Hence, the sum of the place values of \[{{10}^{4}}=\left( 1+3+5+7+9 \right)\times 24\times {{10}^{4}}....\left( i \right)\]
Similarly, the sum of the place values of \[{{10}^{3}}=\left( 1+3+5+7+9 \right)\times 24\times {{10}^{3}}....\left( ii \right)\]
Similarly, the sum of the place values of \[{{10}^{2}}=\left( 1+3+5+7+9 \right)\times 24\times {{10}^{2}}....\left( iii \right)\]
Similarly, the sum of the place values of \[{{10}^{1}}=\left( 1+3+5+7+9 \right)\times 24\times {{10}^{1}}....\left( iv \right)\]
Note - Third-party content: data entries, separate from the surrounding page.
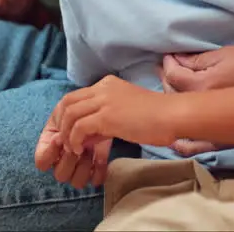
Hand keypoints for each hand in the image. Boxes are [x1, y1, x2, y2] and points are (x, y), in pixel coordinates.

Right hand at [35, 113, 111, 188]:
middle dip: (70, 159)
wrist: (100, 112)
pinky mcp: (96, 171)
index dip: (50, 153)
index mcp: (49, 149)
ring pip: (76, 182)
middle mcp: (62, 162)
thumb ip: (60, 126)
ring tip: (90, 149)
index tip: (58, 139)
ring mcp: (78, 169)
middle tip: (78, 145)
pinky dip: (98, 171)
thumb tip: (59, 140)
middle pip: (60, 175)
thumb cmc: (77, 111)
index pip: (41, 162)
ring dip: (84, 165)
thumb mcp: (65, 111)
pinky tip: (100, 158)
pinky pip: (95, 181)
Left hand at [54, 76, 177, 154]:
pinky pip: (80, 127)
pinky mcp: (108, 116)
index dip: (65, 114)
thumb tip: (89, 133)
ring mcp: (105, 100)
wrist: (173, 115)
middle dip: (60, 123)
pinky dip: (75, 140)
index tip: (67, 132)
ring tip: (73, 148)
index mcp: (107, 84)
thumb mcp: (126, 110)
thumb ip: (106, 116)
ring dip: (66, 134)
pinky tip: (81, 150)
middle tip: (64, 141)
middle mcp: (103, 88)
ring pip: (70, 114)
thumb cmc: (156, 116)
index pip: (75, 96)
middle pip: (67, 102)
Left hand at [160, 45, 233, 155]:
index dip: (168, 63)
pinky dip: (181, 143)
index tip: (169, 56)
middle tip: (167, 68)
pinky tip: (173, 138)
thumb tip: (176, 60)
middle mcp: (205, 110)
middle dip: (166, 80)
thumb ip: (197, 60)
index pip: (173, 76)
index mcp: (204, 86)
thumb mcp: (225, 54)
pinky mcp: (222, 140)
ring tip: (171, 90)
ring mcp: (213, 128)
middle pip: (173, 96)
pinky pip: (194, 146)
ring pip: (180, 119)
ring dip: (171, 103)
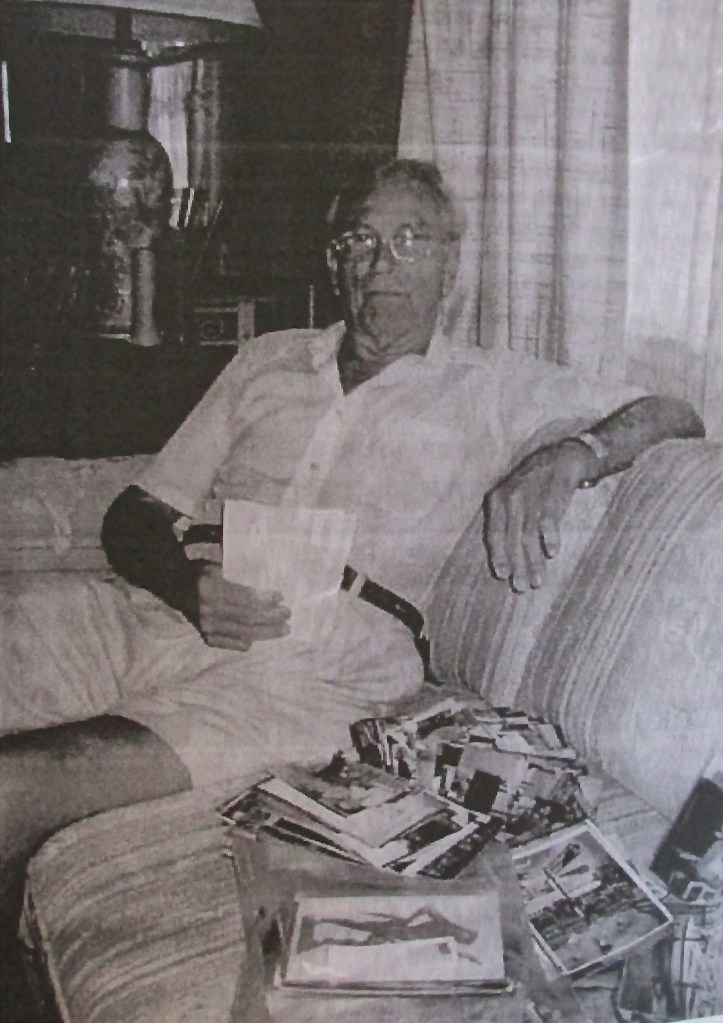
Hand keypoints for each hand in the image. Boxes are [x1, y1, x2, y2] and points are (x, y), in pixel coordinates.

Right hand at [195, 563, 290, 650]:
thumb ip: (236, 567)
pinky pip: (231, 644)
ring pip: (243, 633)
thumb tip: (263, 567)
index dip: (264, 599)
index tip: (280, 597)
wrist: (175, 588)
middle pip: (247, 617)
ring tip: (284, 629)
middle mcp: (209, 611)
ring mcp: (207, 627)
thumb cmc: (201, 572)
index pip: (244, 598)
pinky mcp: (206, 637)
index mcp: (211, 589)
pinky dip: (246, 642)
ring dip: (267, 632)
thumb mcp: (216, 563)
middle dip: (271, 617)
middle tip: (288, 613)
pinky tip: (260, 637)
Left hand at [483, 439, 596, 592]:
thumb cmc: (533, 486)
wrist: (559, 459)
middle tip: (521, 586)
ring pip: (529, 535)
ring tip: (537, 581)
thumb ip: (507, 524)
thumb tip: (507, 560)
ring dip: (533, 560)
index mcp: (497, 501)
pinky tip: (552, 553)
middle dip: (517, 564)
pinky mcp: (552, 496)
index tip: (502, 575)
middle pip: (512, 538)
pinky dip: (550, 537)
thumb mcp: (512, 499)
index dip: (499, 555)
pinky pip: (548, 521)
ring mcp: (531, 497)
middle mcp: (511, 499)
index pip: (494, 533)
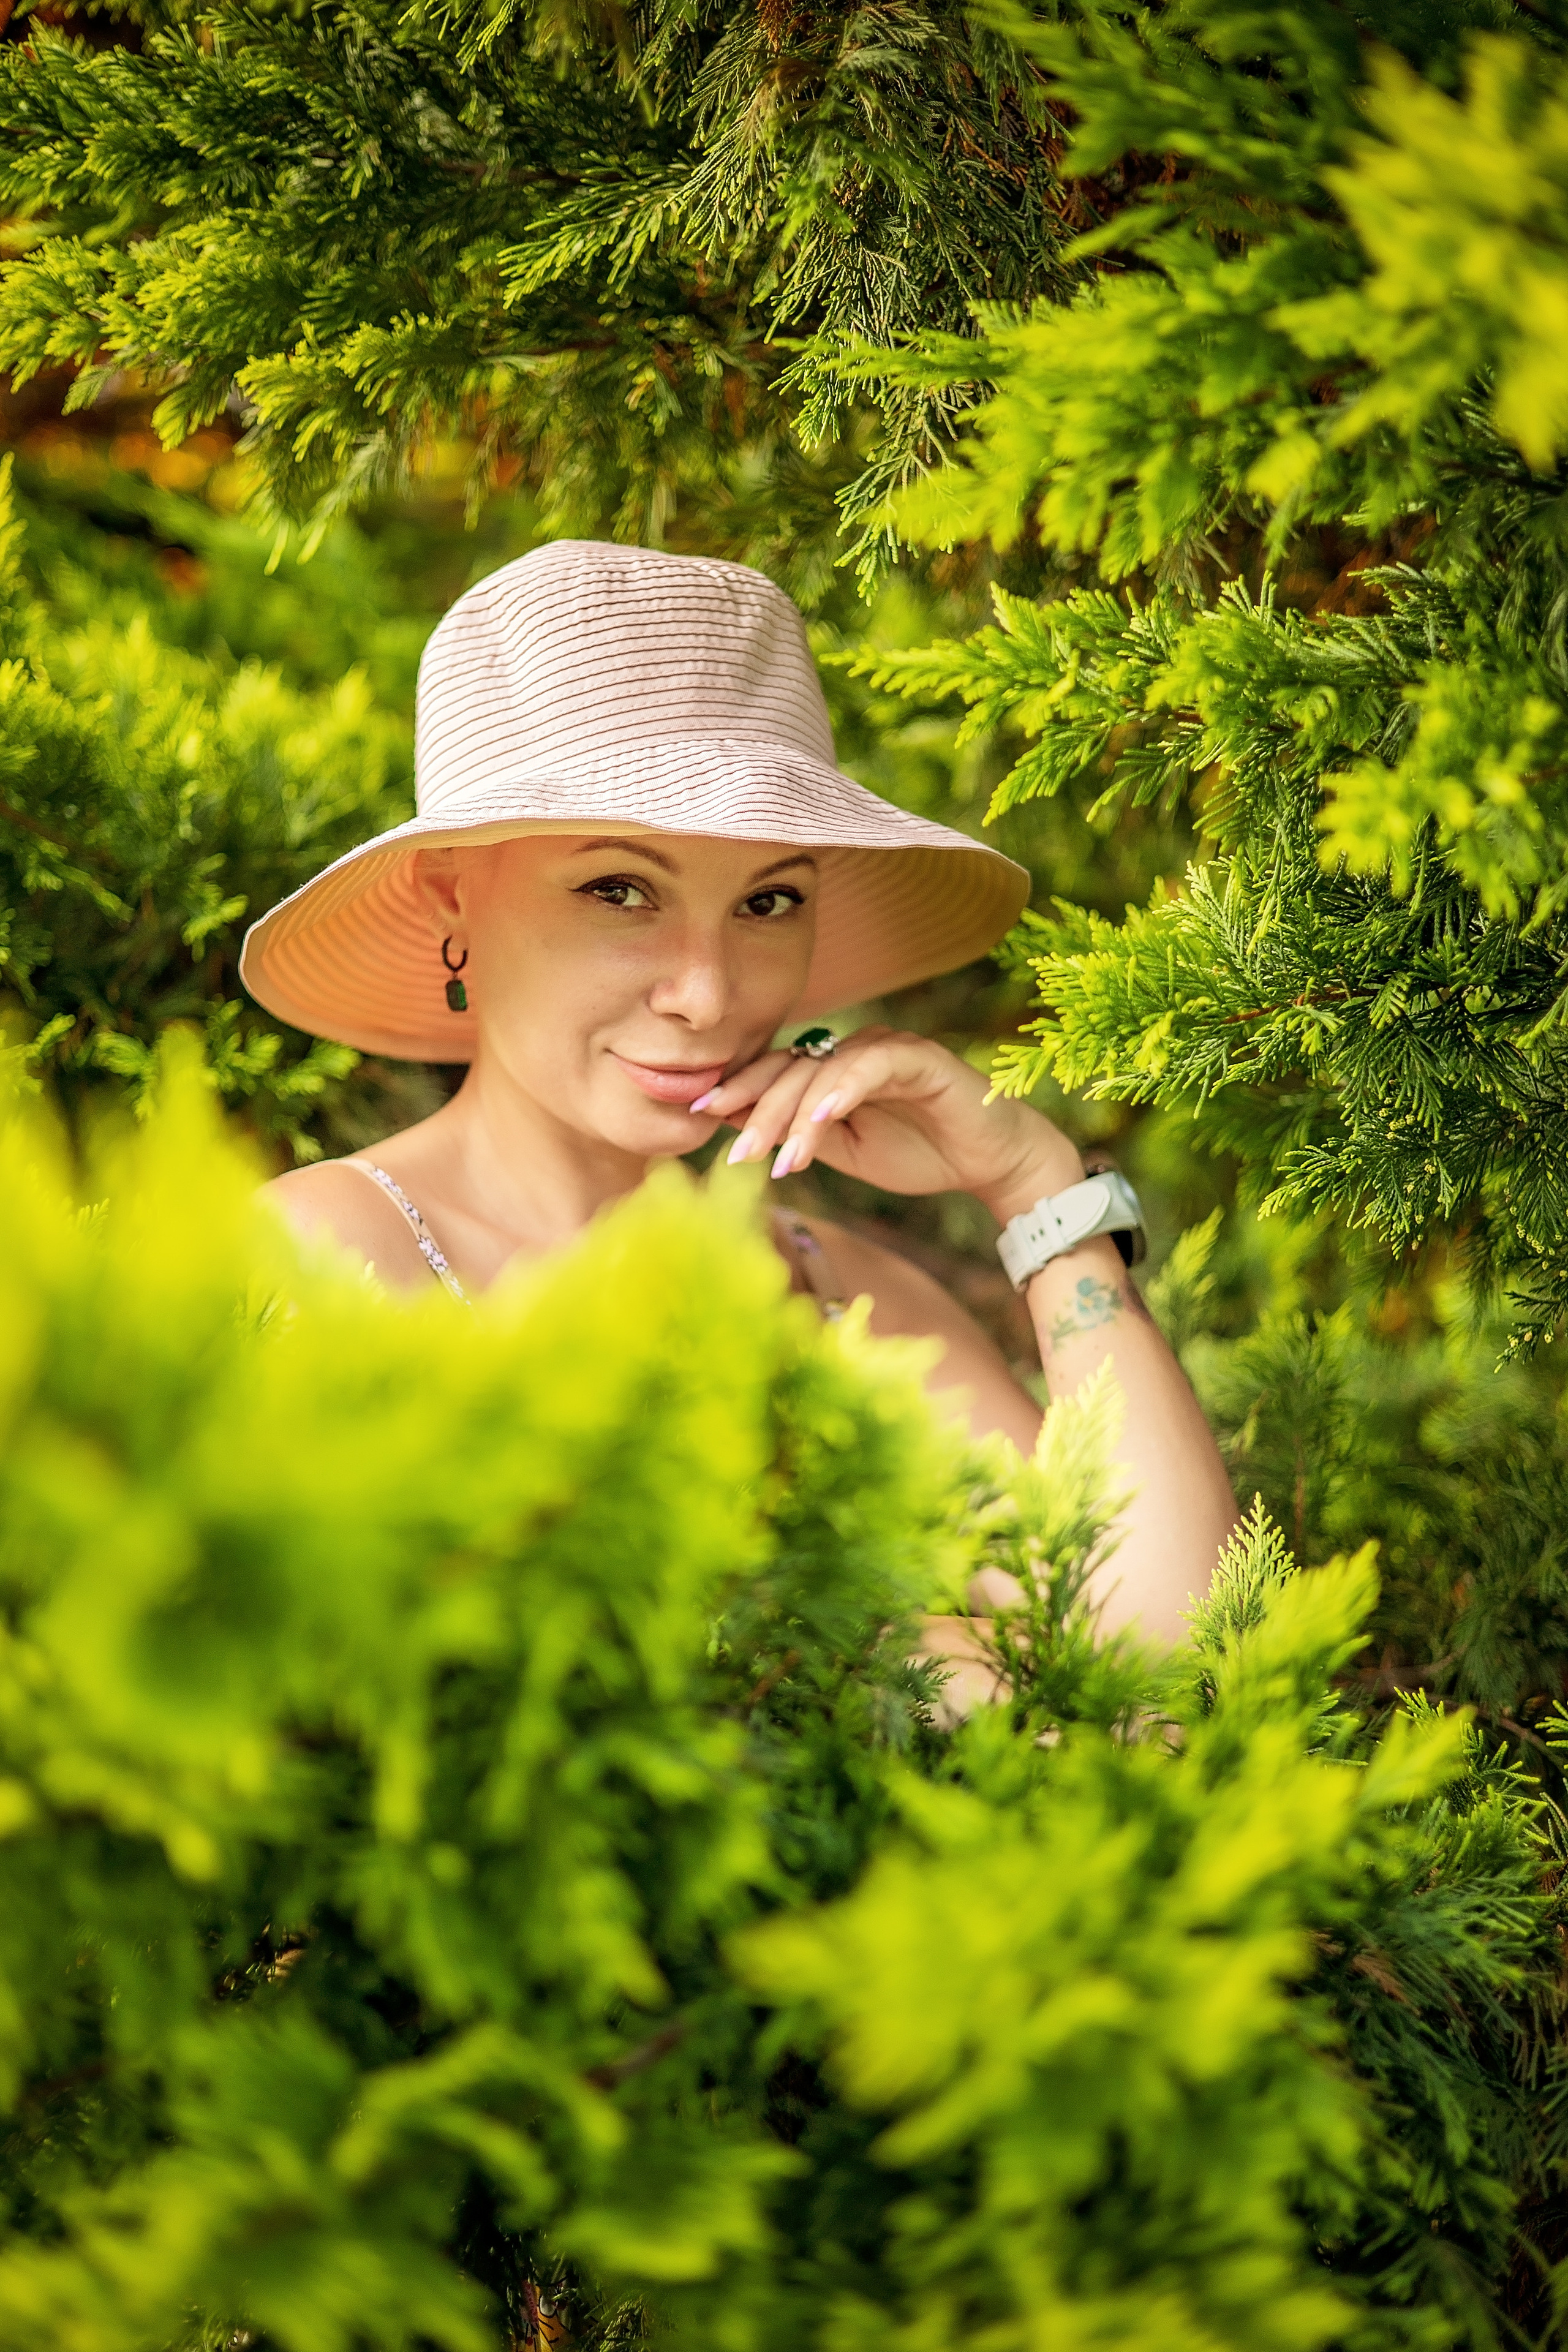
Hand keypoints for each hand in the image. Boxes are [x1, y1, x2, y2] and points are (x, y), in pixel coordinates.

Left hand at [694, 1026, 1082, 1215]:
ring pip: (823, 1071)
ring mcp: (884, 1048)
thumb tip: (738, 1129)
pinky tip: (819, 1121)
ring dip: (795, 1116)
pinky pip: (869, 1068)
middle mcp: (853, 1049)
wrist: (987, 1162)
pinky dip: (841, 1093)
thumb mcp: (844, 1151)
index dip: (737, 1090)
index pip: (774, 1072)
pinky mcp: (916, 1057)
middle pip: (789, 1071)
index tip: (698, 1115)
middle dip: (756, 1112)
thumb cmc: (917, 1153)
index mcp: (831, 1068)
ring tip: (778, 1157)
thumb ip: (800, 1135)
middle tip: (736, 1153)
Similarly, the sum of the place values of \[{{10}^{0}}=\left( 1+3+5+7+9 \right)\times 24\times {{10}^{0}}....\left( v \right)\]
Sum of all numbers = (i) + (ii) + (iii) + (iv) + (v)
\[=25\times 24\times {{10}^{4}}+25\times 24\times {{10}^{3}}+25\times 24\times {{10}^{2}}+25\times 24\times {{10}^{1}}+25\times 24\times {{10}^{0}}\]
\[=\left( 25\times 24 \right)\left[ {{10}^{4}}+{{10}^{3}}+{{10}^{2}}+{{10}^{1}}+{{10}^{0}} \right]\]
\[=\left( 25\times 24 \right)\times \left( 11111 \right)\]
\[=6666600\]
Therefore, we get the sum of total numbers greater than 10000 formed by using digits 1, 3, 5, 7, 9 without repetition is 6666600.

Note: Here, some students randomly select the numbers and try to add them which is very lengthy as there are 120 numbers and can lead to mistakes. Also, some students do not consider the place value but in questions such as addition, subtraction, etc. of numbers, place value method is most promising.